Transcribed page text
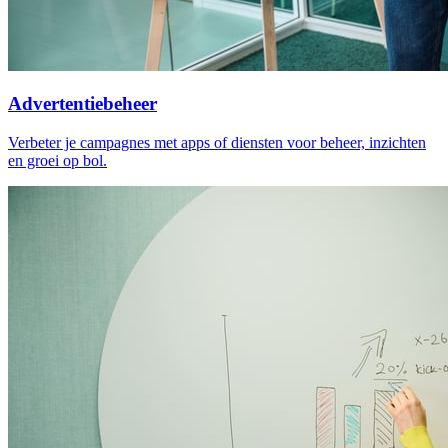
Advertentiebeheer
Verbeter je campagnes met apps of diensten voor beheer, inzichten
en groei op bol.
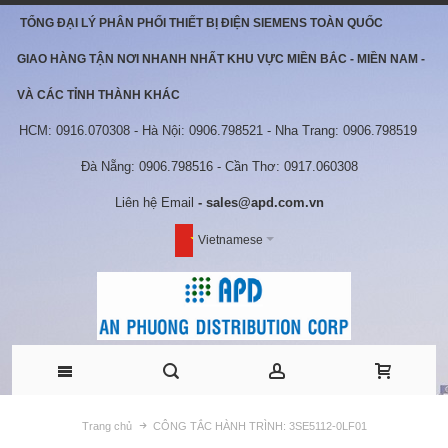
TỔNG ĐẠI LÝ PHÂN PHỐI THIẾT BỊ ĐIỆN SIEMENS TOÀN QUỐC
GIAO HÀNG TẬN NƠI NHANH NHẤT KHU VỰC MIỀN BẮC - MIỀN NAM -
VÀ CÁC TỈNH THÀNH KHÁC
HCM: 0916.070308 - Hà Nội: 0906.798521 - Nha Trang: 0906.798519
Đà Nẵng: 0906.798516 - Cần Thơ: 0917.060308
Liên hệ Email
- sales@apd.com.vn
Vietnamese
Trang chủ
CÔNG TẮC HÀNH TRÌNH: 3SE5112-0LF01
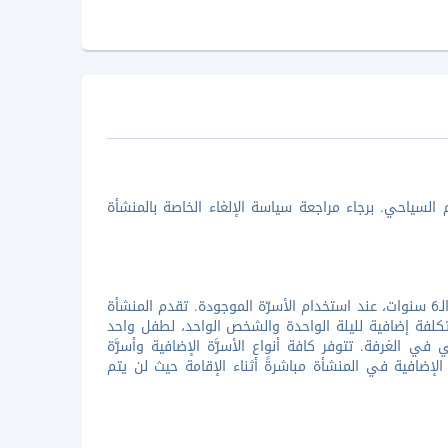
السياحي. برجاء مراجعة سياسة الإلغاء الخاصة بالمنشأة
جميع الأطفال مرحب بهم. تقدم المنشأة إقامة مجانية لجميع الأشخاص، تحت عمر الـ6 سنوات، عند استخدام الأسرّة الموجودة. تقدم المنشأة
كلفة إضافية لليلة الواحدة والشخص الواحد، لطفل واحد
الغرفة. تتوفر كافة أنواع الأسرَّة الإضافية وأسرَّة
لإضافية في المنشأة مباشرةً أثناء الإقامة حيث لن يتم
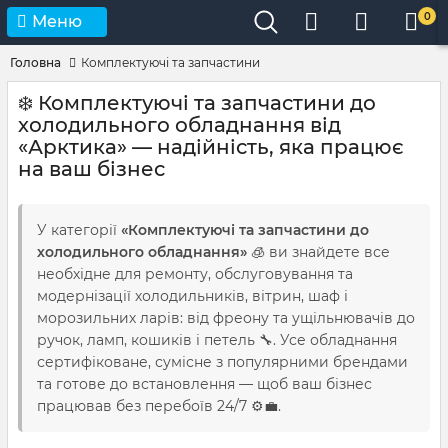
0
Меню
Головна
Комплектуючі та запчастини
❄️ Комплектуючі та запчастини до
холодильного обладнання від
«Арктика» — надійність, яка працює
на ваш бізнес
У категорії
«Комплектуючі та запчастини до
холодильного обладнання»
🧊 ви знайдете все
необхідне для ремонту, обслуговування та
модернізації холодильників, вітрин, шаф і
морозильних ларів: від фреону та ущільнювачів до
ручок, ламп, кошиків і петель 🔧. Усе обладнання
сертифіковане, сумісне з популярними брендами
та готове до встановлення — щоб ваш бізнес
працював без перебоїв 24/7 ⚙️💼.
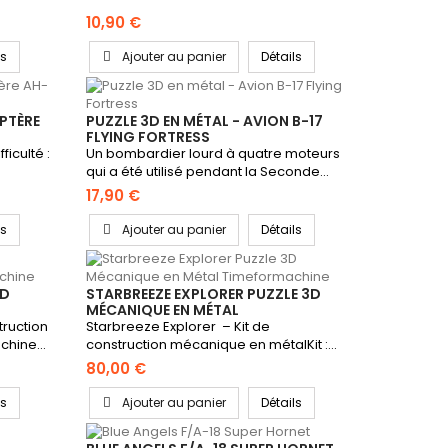
10,90 €
ls
Ajouter au panier
Détails
OPTÈRE
PUZZLE 3D EN MÉTAL - AVION B-17
FLYING FORTRESS
ficulté :
Un bombardier lourd à quatre moteurs
qui a été utilisé pendant la Seconde...
17,90 €
ls
Ajouter au panier
Détails
3D
STARBREEZE EXPLORER PUZZLE 3D
MÉCANIQUE EN MÉTAL
TIMEFORMACHINE
truction
Starbreeze Explorer – Kit de
hine...
construction mécanique en métalKit :...
80,00 €
ls
Ajouter au panier
Détails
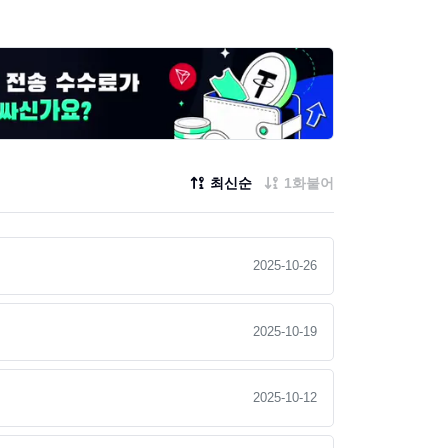
최신순
1화붙어
2025-10-26
2025-10-19
2025-10-12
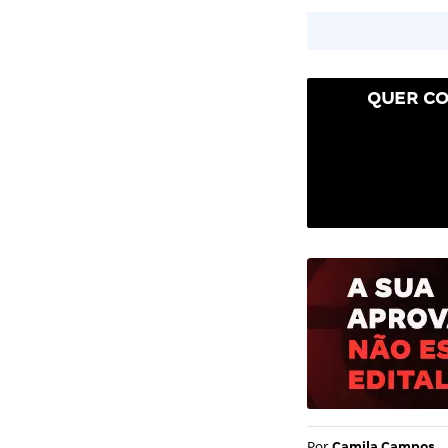
QUER CO
Por
Camila Campos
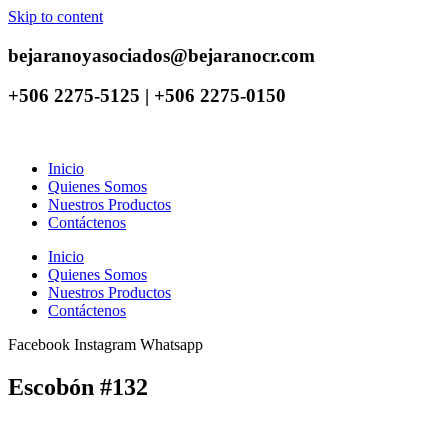
Skip to content
bejaranoyasociados@bejaranocr.com
+506 2275-5125 | +506 2275-0150
Inicio
Quienes Somos
Nuestros Productos
Contáctenos
Inicio
Quienes Somos
Nuestros Productos
Contáctenos
Facebook
Instagram
Whatsapp
Escobón #132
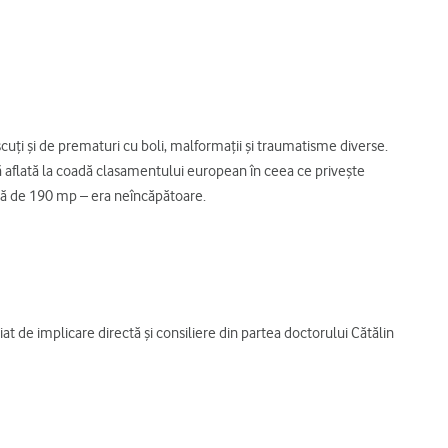
cuţi şi de prematuri cu boli, malformaţii şi traumatisme diverse.
 aflată la coadă clasamentului european în ceea ce priveşte
faţă de 190 mp – era neîncăpătoare.
iat de implicare directă și consiliere din partea doctorului Cătălin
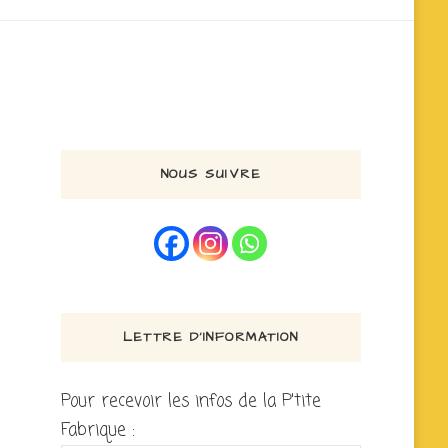
NOUS SUIVRE
LETTRE D’INFORMATION
Pour recevoir les infos de la P'tite
Fabrique :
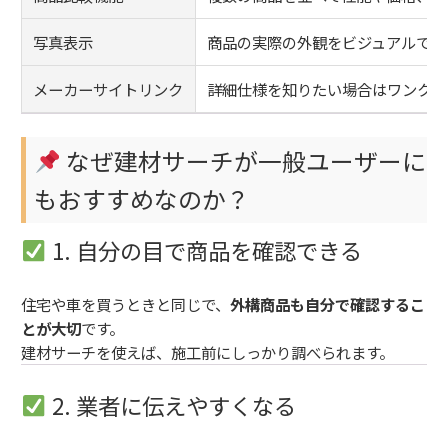
写真表示
商品の実際の外観をビジュアルで確
メーカーサイトリンク
詳細仕様を知りたい場合はワンクリ
なぜ建材サーチが一般ユーザーに
もおすすめなのか？
1. 自分の目で商品を確認できる
住宅や車を買うときと同じで、
外構商品も自分で確認するこ
とが大切
です。
建材サーチを使えば、施工前にしっかり調べられます。
2. 業者に伝えやすくなる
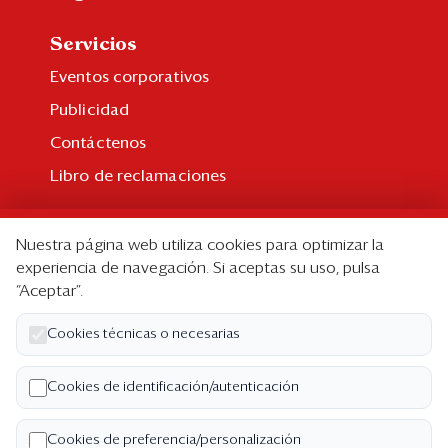
Servicios
Eventos corporativos
Publicidad
Contáctenos
Libro de reclamaciones
Suscripción
Nuestra página web utiliza cookies para optimizar la
Suscripción individual
experiencia de navegación. Si aceptas su uso, pulsa
“Aceptar”.
Paquetes corporativos
Edición Impresa
Cookies técnicas o necesarias
Nosotros
Cookies de identificación/autenticación
Quiénes somos
Cookies de preferencia/personalización
Código de ética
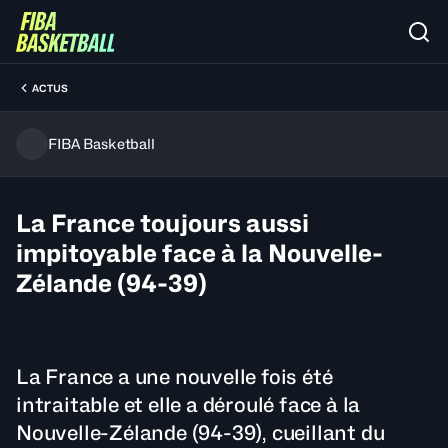
ACTUS
FIBA Basketball
La France toujours aussi
impitoyable face à la Nouvelle-
Zélande (94-39)
La France a une nouvelle fois été
intraitable et elle a déroulé face à la
Nouvelle-Zélande (94-39), cueillant du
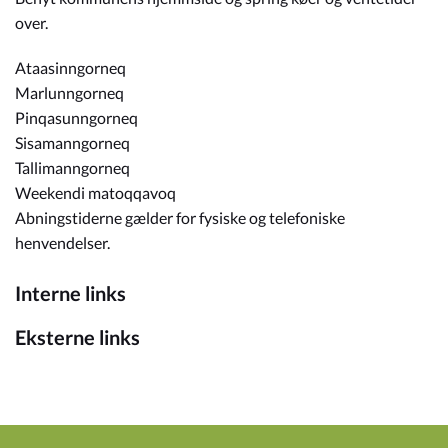
over.
Ataasinngorneq
Marlunngorneq
Pinqasunngorneq
Sisamanngorneq
Tallimanngorneq
Weekendi matoqqavoq
Abningstiderne gælder for fysiske og telefoniske
henvendelser.
Interne links
Eksterne links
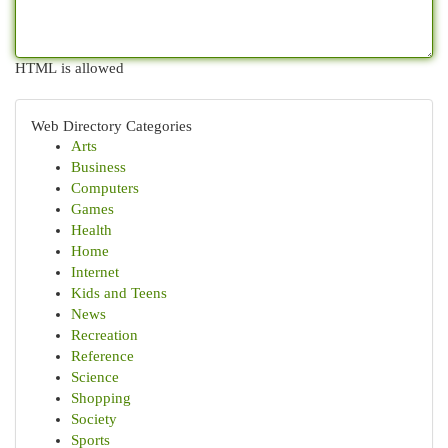
HTML is allowed
Web Directory Categories
Arts
Business
Computers
Games
Health
Home
Internet
Kids and Teens
News
Recreation
Reference
Science
Shopping
Society
Sports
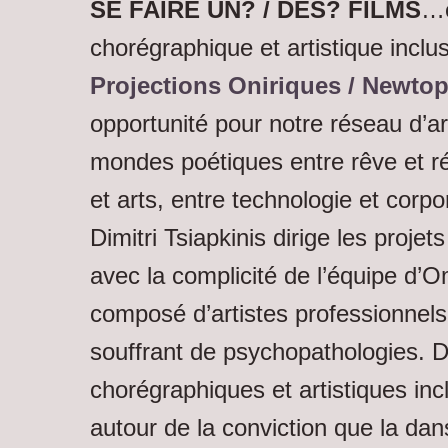
SE FAIRE UN? / DES? FILMS
…e
chorégraphique et artistique inclus
Projections Oniriques / Newtop
opportunité pour notre réseau d’ar
mondes poétiques entre rêve et ré
et arts, entre technologie et corpo
Dimitri Tsiapkinis dirige les projets
avec la complicité de l’équipe d’
composé d’artistes professionnels
souffrant de psychopathologies. D
chorégraphiques et artistiques inc
autour de la conviction que la dan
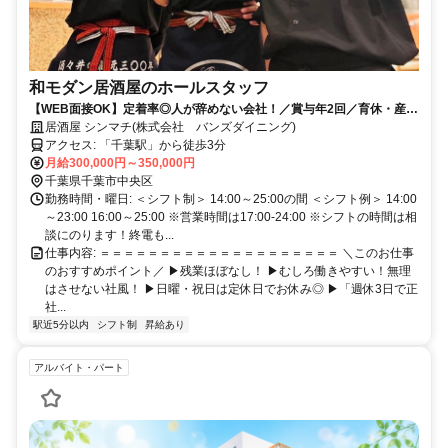
和モダン居酒屋のホールスタッフ
【WEB面接OK】定着率◎人が辞めない会社！／賞与年2回／育休・産休
取得実績あり／家族手当や独立支援あり！／長期休暇あり
居酒屋 シンマチ(株式会社 バンズダイニング)
アクセス: 「千葉駅」から徒歩3分
月給300,000円～350,000円
千葉県千葉市中央区
勤務時間・曜日: ＜シフト制＞ 14:00～25:00の間 ＜シフト例＞ 14:00
～23:00 16:00～25:00 ※営業時間は17:00-24:00 ※シフトの時間は相
談にのります！終電も...
仕事内容: ＝＝＝＝＝＝＝＝＝＝＝＝＝＝＝＝＝＝＝＝ ＼このお仕事
のおすすめポイント／ ▶残業ほぼなし！ ▶むしろ働きやすい！無理
はさせない社風！ ▶日曜・祝日は定休日でお休み◎ ▶「週休3日で正
社...
駅近5分以内
シフト制
昇給あり
アルバイト・パート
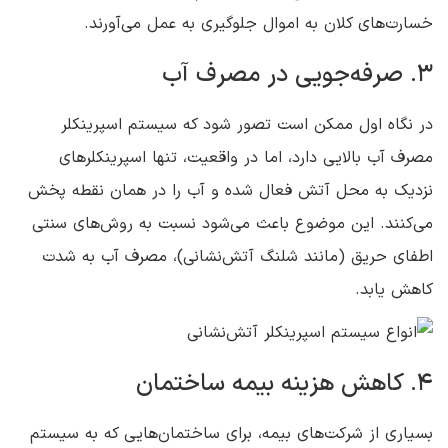
خسارت‌های کلان به اموال جلوگیری به عمل می‌آورند.
3. صرفه‌جویی در مصرف آب
در نگاه اول ممکن است تصور شود که سیستم اسپرینکلر
مصرف آب بالایی دارد، اما در واقعیت، تنها اسپرینکلرهای
نزدیک به محل آتش فعال شده و آب را در همان نقطه پخش
می‌کنند. این موضوع باعث می‌شود نسبت به روش‌های سنتی
اطفای حریق (مانند شلنگ آتش‌نشانی)، مصرف آب به شدت
کاهش یابد.
4. کاهش هزینه بیمه ساختمان
بسیاری از شرکت‌های بیمه، برای ساختمان‌هایی که به سیستم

[WHAT YOU WILL DO] Report only the number of lines in the records above that contain the string "بیمه", treating uppercase and lowercase as distinct.

[OUTPUT OF THE EXERCISE] 2